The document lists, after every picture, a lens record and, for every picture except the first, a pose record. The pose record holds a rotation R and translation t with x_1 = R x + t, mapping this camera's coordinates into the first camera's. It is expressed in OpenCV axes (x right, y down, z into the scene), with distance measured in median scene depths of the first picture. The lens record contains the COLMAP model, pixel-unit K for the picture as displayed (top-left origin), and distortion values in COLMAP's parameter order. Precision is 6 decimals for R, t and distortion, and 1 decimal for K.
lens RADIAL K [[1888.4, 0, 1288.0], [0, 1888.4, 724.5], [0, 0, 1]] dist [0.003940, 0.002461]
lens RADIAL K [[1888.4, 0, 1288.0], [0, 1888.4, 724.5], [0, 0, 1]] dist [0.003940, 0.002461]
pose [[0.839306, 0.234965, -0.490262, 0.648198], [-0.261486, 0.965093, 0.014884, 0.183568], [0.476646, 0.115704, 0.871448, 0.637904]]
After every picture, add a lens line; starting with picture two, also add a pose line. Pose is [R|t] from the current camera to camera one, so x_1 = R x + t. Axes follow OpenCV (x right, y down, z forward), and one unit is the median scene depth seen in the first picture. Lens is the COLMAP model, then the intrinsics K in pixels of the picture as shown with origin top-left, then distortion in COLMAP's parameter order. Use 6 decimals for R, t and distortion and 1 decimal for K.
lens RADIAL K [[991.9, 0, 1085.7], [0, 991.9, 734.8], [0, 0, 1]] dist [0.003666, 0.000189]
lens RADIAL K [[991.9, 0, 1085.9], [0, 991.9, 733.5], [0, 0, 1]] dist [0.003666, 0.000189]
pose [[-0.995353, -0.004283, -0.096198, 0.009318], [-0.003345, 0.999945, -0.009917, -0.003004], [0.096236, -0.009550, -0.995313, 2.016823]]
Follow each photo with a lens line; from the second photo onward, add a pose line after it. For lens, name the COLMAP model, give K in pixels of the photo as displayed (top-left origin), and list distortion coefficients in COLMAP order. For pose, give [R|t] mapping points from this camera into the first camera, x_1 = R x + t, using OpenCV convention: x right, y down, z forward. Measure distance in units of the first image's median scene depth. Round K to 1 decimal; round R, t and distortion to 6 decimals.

--

# TASK ITEM:
Replace "rotation" with "orientation" throughout the items above, and write them out again with nothing else changed.

# ANSWER FOR THIS EXERCISE:
The document lists, after every picture, a lens record and, for every picture except the first, a pose record. The pose record holds a orientation R and translation t with x_1 = R x + t, mapping this camera's coordinates into the first camera's. It is expressed in OpenCV axes (x right, y down, z into the scene), with distance measured in median scene depths of the first picture. The lens record contains the COLMAP model, pixel-unit K for the picture as displayed (top-left origin), and distortion values in COLMAP's parameter order. Precision is 6 decimals for R, t and distortion, and 1 decimal for K.
lens RADIAL K [[1888.4, 0, 1288.0], [0, 1888.4, 724.5], [0, 0, 1]] dist [0.003940, 0.002461]
lens RADIAL K [[1888.4, 0, 1288.0], [0, 1888.4, 724.5], [0, 0, 1]] dist [0.003940, 0.002461]
pose [[0.839306, 0.234965, -0.490262, 0.648198], [-0.261486, 0.965093, 0.014884, 0.183568], [0.476646, 0.115704, 0.871448, 0.637904]]
After every picture, add a lens line; starting with picture two, also add a pose line. Pose is [R|t] from the current camera to camera one, so x_1 = R x + t. Axes follow OpenCV (x right, y down, z forward), and one unit is the median scene depth seen in the first picture. Lens is the COLMAP model, then the intrinsics K in pixels of the picture as shown with origin top-left, then distortion in COLMAP's parameter order. Use 6 decimals for R, t and distortion and 1 decimal for K.
lens RADIAL K [[991.9, 0, 1085.7], [0, 991.9, 734.8], [0, 0, 1]] dist [0.003666, 0.000189]
lens RADIAL K [[991.9, 0, 1085.9], [0, 991.9, 733.5], [0, 0, 1]] dist [0.003666, 0.000189]
pose [[-0.995353, -0.004283, -0.096198, 0.009318], [-0.003345, 0.999945, -0.009917, -0.003004], [0.096236, -0.009550, -0.995313, 2.016823]]
Follow each photo with a lens line; from the second photo onward, add a pose line after it. For lens, name the COLMAP model, give K in pixels of the photo as displayed (top-left origin), and list distortion coefficients in COLMAP order. For pose, give [R|t] mapping points from this camera into the first camera, x_1 = R x + t, using OpenCV convention: x right, y down, z forward. Measure distance in units of the first image's median scene depth. Round K to 1 decimal; round R, t and distortion to 6 decimals.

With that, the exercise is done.